39th Trans. Bn. NCOs ‘read for success’

by Angelika Lantz
21st TSC Public Affairs

He truly is an unlikely suspect.

Yet, Sgt. Daryl Meyer volunteers for the “Reading for Success” program taken on by the non-commissioned officers of the 39th Transportation Battalion.

During the Year of the NCO, the 21st Theater Sustainment Command’s 39th Trans. Bn. has planned a different project each month to spotlight and celebrate NCO contributions. Their first reading session for the program took place March 17 to 20 on Vogelweh with children from Kaiserslautern Elementary School.

“The kids loved it and were very excited to have their own reading buddy. For some of our students, this is the only time they get to have someone read to them or to listen to them read,” said Sheri Thomas, reading specialist at KES. 

And the kids weren’t the only ones who enjoyed it.

“We had about 35 NCOs volunteer and participate that first week. It was such a success and everyone enjoyed it so much that we added another week. Then we decided to continue after the spring break. Now we hope to have about six Soldiers carry on for the rest of the school year, either on a weekly or biweekly basis,” said Sgt. 1st Class Glen Faulkenberry, 39th Trans. Bn. training NCO and the program’s coordinator.

Ms. Thomas said she was happy to hear the news because, in addition to filling the need for reliable volunteers, Soldiers make great role models.

 “It shows kids that reading is important since our Soldiers are taking time off from their missions to read to them or listen to them read,” she said.   

Sergeant Meyer is one of the NCOs who have returned. He read two storybooks to 19 kindergartners April 1, asking questions about the books and answering some of the questions the children had. By the time they gave him a unanimous “thumbs up,” he was all smiles.
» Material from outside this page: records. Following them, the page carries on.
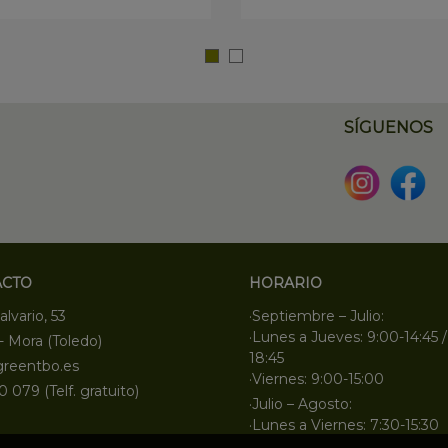
SÍGUENOS
ACTO
HORARIO
alvario, 53
·Septiembre – Julio:
·Lunes a Jueves: 9:00-14:45 /
- Mora (Toledo)
18:45
greentbo.es
·Viernes: 9:00-15:00
0 079 (Telf. gratuito)
·Julio – Agosto:
·Lunes a Viernes: 7:30-15:30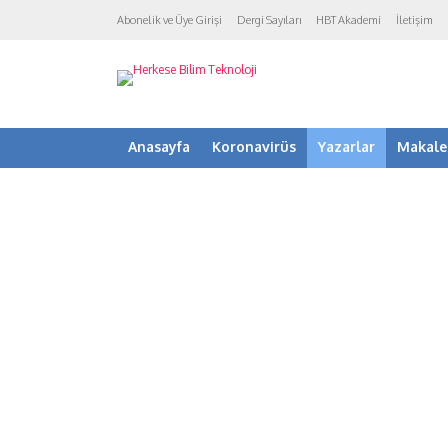
Abonelik ve Üye Girişi
Dergi Sayıları
HBT Akademi
İletişim
Anasayfa
Koronavirüs
Yazarlar
Makale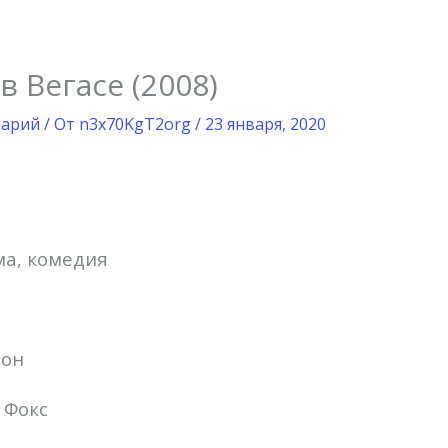
 Вегасе (2008)
тарий
/ От
n3x70KgT2org
/
23 января, 2020
а, комедия
Вон
 Фокс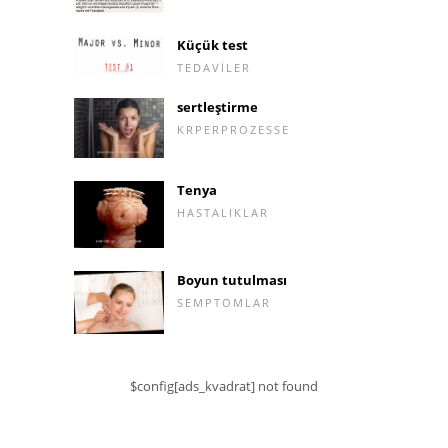
Küçük test
TEDAVILER
sertleştirme
KRPERPROZESSE
Tenya
HASTALIKLAR
Boyun tutulması
SEMPTOMLAR
$config[ads_kvadrat] not found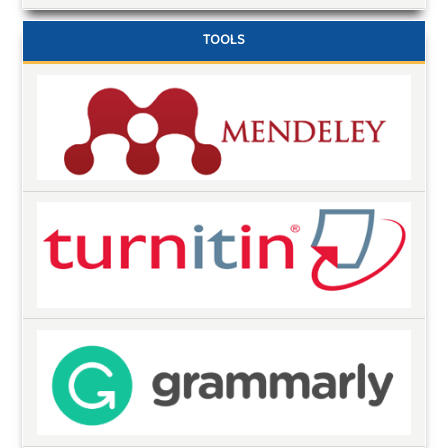
TOOLS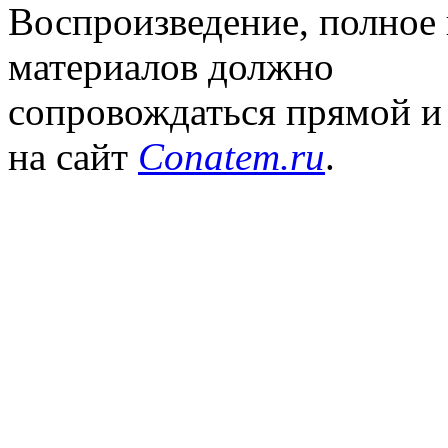
Воспроизведение, полное
материалов должно
сопровождаться прямой и
на сайт
Conatem.ru
.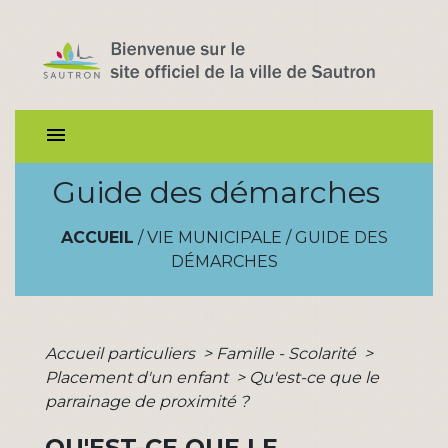
menu
Guide des démarches
ACCUEIL
/
VIE MUNICIPALE
/
GUIDE DES
DÉMARCHES
Accueil particuliers
>
Famille - Scolarité
>
Placement d'un enfant
>
Qu'est-ce que le
parrainage de proximité ?
QU'EST-CE QUE LE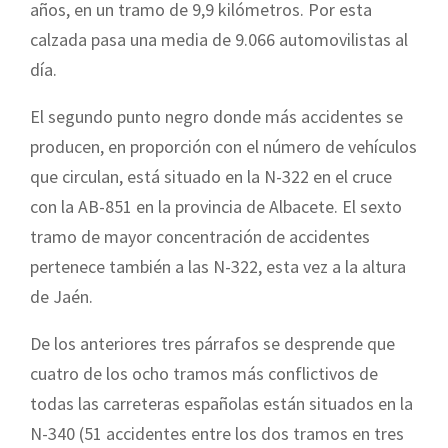
años, en u
n tramo de 9,9 kilómetros. Por esta
calzada pasa una media de 9.066 automovilistas al
día.
El segundo punto negro donde más accidentes se
producen, en proporción con el número de vehículos
que circulan, está situado en la N-322 en el cruce
con la AB-851 en la provincia de Albacete. El sexto
tramo de mayor concentración de accidentes
pertenece también a las N-322, esta vez a la altura
de Jaén.
De los anteriores tres párrafos se desprende que
cuatro de los ocho tramos más conflictivos de
todas las carreteras españolas están situados en la
N-340 (51 accidentes entre los dos tramos en tres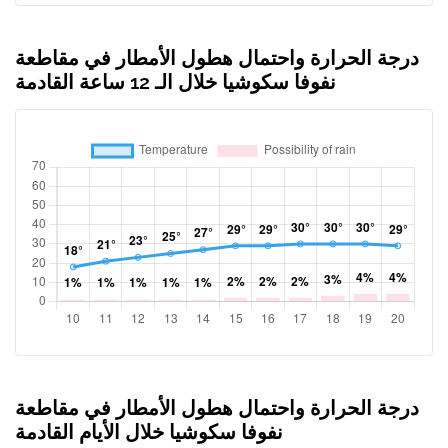
درجة الحرارة واحتمال هطول الأمطار في مقاطعة
نفوفا سكوشيا خلال الـ 12 ساعة القادمة
درجة الحرارة واحتمال هطول الأمطار في مقاطعة
نفوفا سكوشيا خلال الأيام القادمة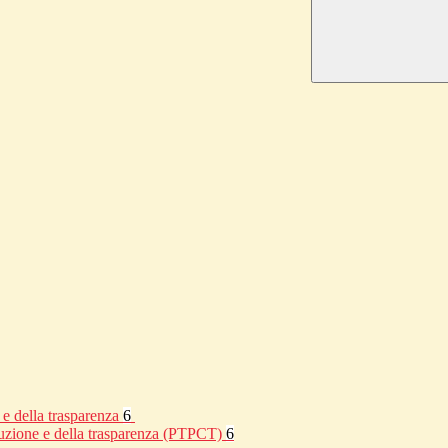
 e della trasparenza
6
rruzione e della trasparenza (PTPCT)
6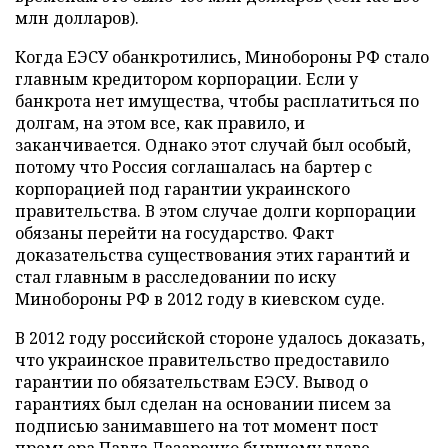
млн долларов).
Когда ЕЭСУ обанкротились, Минобороны РФ стало
главным кредитором корпорации. Если у
банкрота нет имущества, чтобы расплатиться по
долгам, на этом все, как правило, и
заканчивается. Однако этот случай был особый,
потому что Россия соглашалась на бартер с
корпорацией под гарантии украинского
правительства. В этом случае долги корпорации
обязаны перейти на государство. Факт
доказательства существования этих гарантий и
стал главным в расследовании по иску
Минобороны РФ в 2012 году в киевском суде.
В 2012 году российской стороне удалось доказать,
что украинское правительство предоставило
гарантии по обязательствам ЕЭСУ. Вывод о
гарантиях был сделан на основании писем за
подписью занимавшего на тот момент пост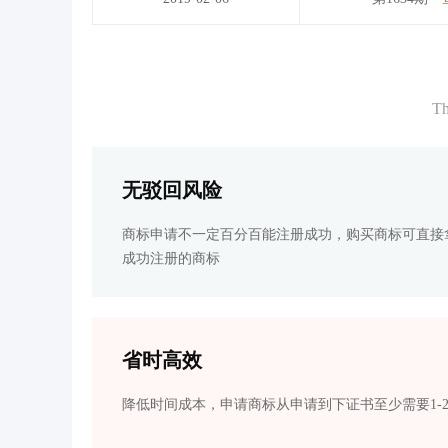
Th
无驳回风险
商标申请不一定百分百能注册成功，购买商标可直接
成功注册的商标
省时高效
降低时间成本，申请商标从申请到下证书至少需要1-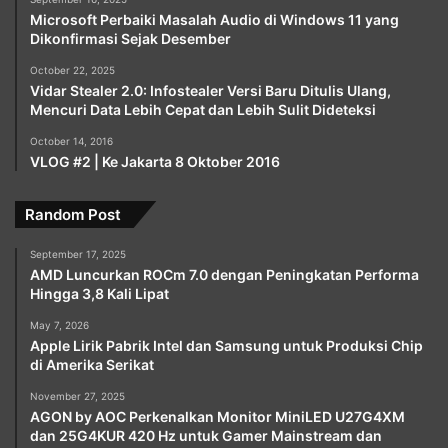
Microsoft Perbaiki Masalah Audio di Windows 11 yang
Dikonfirmasi Sejak Desember
October 22, 2025
Vidar Stealer 2.0: Infostealer Versi Baru Ditulis Ulang,
Mencuri Data Lebih Cepat dan Lebih Sulit Dideteksi
October 14, 2016
VLOG #2 | Ke Jakarta 8 Oktober 2016
Random Post
September 17, 2025
AMD Luncurkan ROCm 7.0 dengan Peningkatan Performa
Hingga 3,8 Kali Lipat
May 7, 2026
Apple Lirik Pabrik Intel dan Samsung untuk Produksi Chip
di Amerika Serikat
November 27, 2025
AGON by AOC Perkenalkan Monitor MiniLED U27G4XM
dan 25G4KUR 420 Hz untuk Gamer Mainstream dan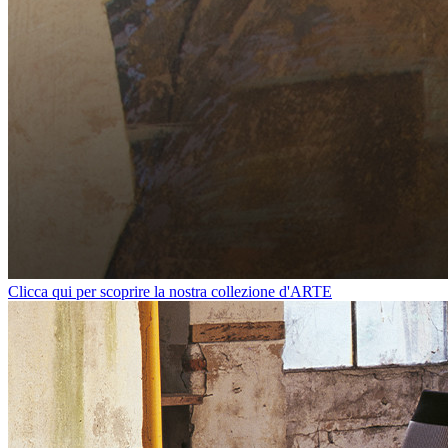
Clicca qui per scoprire la nostra collezione d'ARTE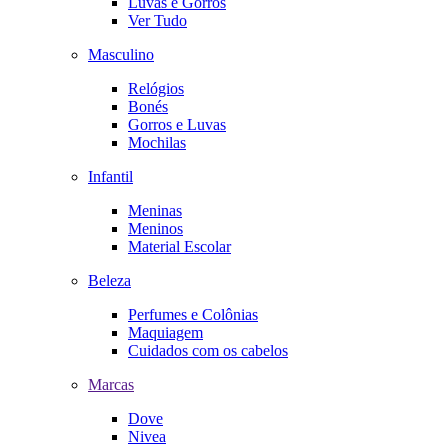
Luvas e Gorros
Ver Tudo
Masculino
Relógios
Bonés
Gorros e Luvas
Mochilas
Infantil
Meninas
Meninos
Material Escolar
Beleza
Perfumes e Colônias
Maquiagem
Cuidados com os cabelos
Marcas
Dove
Nivea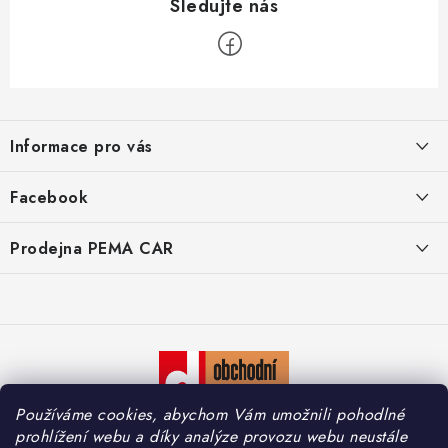
p
i
s
u
Z
á
Informace pro vás
p
a
O nás
Facebook
t
Doprava
í
Prodejna PEMA CAR
Značky
Adresa:
Kontakty
Suchardova 1687/1
702 00 Moravská Ostrava
Reklamace
Česko
Zásady zpracování osobních údajů
Otevírací hodiny:
Používáme cookies, abychom Vám umožnili pohodlné
Po – Pá: 7:30 – 16:00
So – Ne: Zavřeno
prohlížení webu a díky analýze provozu webu neustále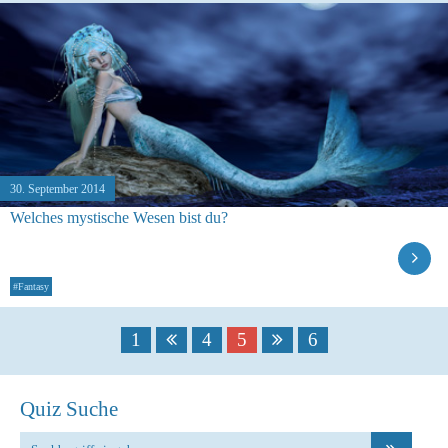
30. September 2014
Welches mystische Wesen bist du?
#Fantasy
1
4
5
6
Quiz Suche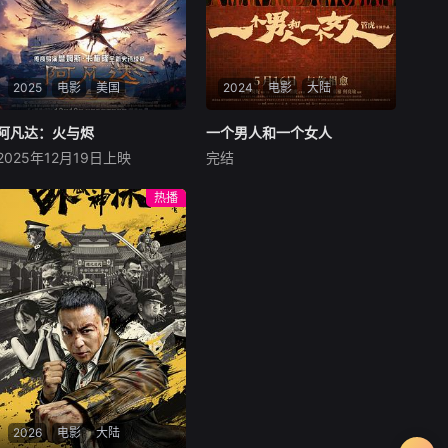
2025
电影
美国
2024
电影
大陆
阿凡达：火与烬
阿凡达：火与烬
一个男人和一个女人
一个男人和一个女人
2025年12月19日上映
完结
萨姆·沃辛顿
佐伊·索尔达娜
黄渤
倪妮
周汉宁
西格妮·韦弗
男人（黄渤饰）和女人
热播
影片聚焦杰克·萨利与奈蒂莉一
（倪妮饰）飞机同时落地，入
家的命运起伏，在前作的情感
住同一家酒店，成为一墙之隔
余波之上，深刻描绘一个家族
的邻居。不够隔音的房间暴露
在战火中如何成长、并共同守
了男人和女人因生活暂停陷入
护血脉相连的情感纽带的历
的困境，健康、家庭、婚姻、
程，从而将故事推向更具张力
经济......成年人的生活里从来
的全新维度。此外，潘多拉的
没有“容易”
全新领域也即将揭晓
2026
电影
大陆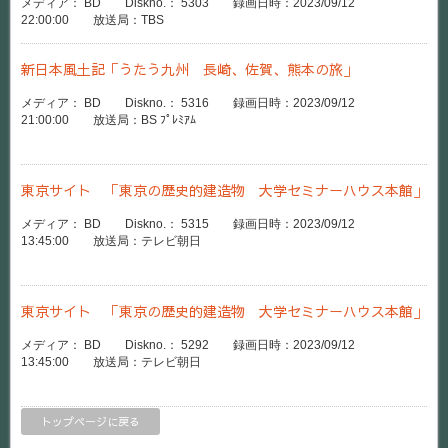
メディア： BD Diskno.： 5303 録画日時：2023/09/12
22:00:00 放送局：TBS
新日本風土記「うたう九州 長崎、佐賀、熊本の旅」
メディア： BD Diskno.： 5316 録画日時：2023/09/12
21:00:00 放送局：BS ﾌﾟﾚﾐｱﾑ
東京サイト 「東京の歴史的建造物 大学セミナーハウス本館」
メディア： BD Diskno.： 5315 録画日時：2023/09/12
13:45:00 放送局：テレビ朝日
東京サイト 「東京の歴史的建造物 大学セミナーハウス本館」
メディア： BD Diskno.： 5292 録画日時：2023/09/12
13:45:00 放送局：テレビ朝日
トップページに戻る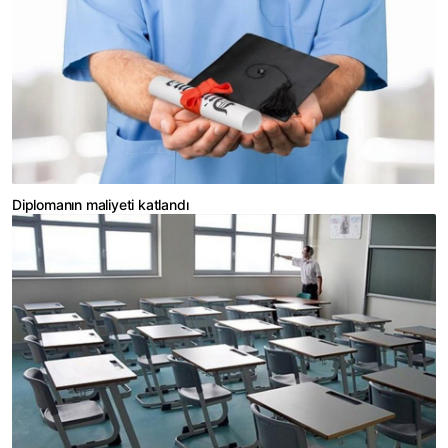
Diplomanın maliyeti katlandı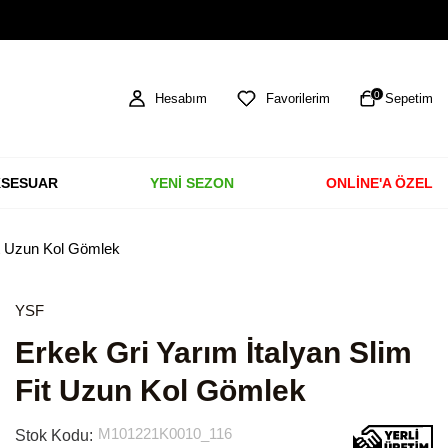
TÜM ÜRÜNLERDE ÜCRETSİZ KARGO
0
Hesabım
Favorilerim
Sepetim
SESUAR
YENİ SEZON
ONLİNE'A ÖZEL
it Uzun Kol Gömlek
YSF
Erkek Gri Yarım İtalyan Slim
Fit Uzun Kol Gömlek
M101221K0010_116
Stok Kodu:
“I didn’t think I even liked kids. I guess I just haven’t been exposed to them much and had no idea they could be so much fun,” Sergeant Meyer said.

Though this admission was made a bit shyly, there was no hesitancy when he said he will continue to participate in the reading program as long as possible.

“I never realized that with so many parents deployed, the kids miss having someone read to them or listen to them read. Some teachers even ask for male or female volunteers to work with certain kids on a one-on-one basis,” he said.

Sergeant Meyer, who is single and does not have children, hopes to inspire others when they learn about the program. Additionally, he says it is definitely fun, and there is a work connection.

“You always hear being an NCO and leading Soldiers is a lot like being a parent and taking care of kids. In both cases, you have to show that you care to be effective; you need a firm hand at times and you need to set an example,” he said.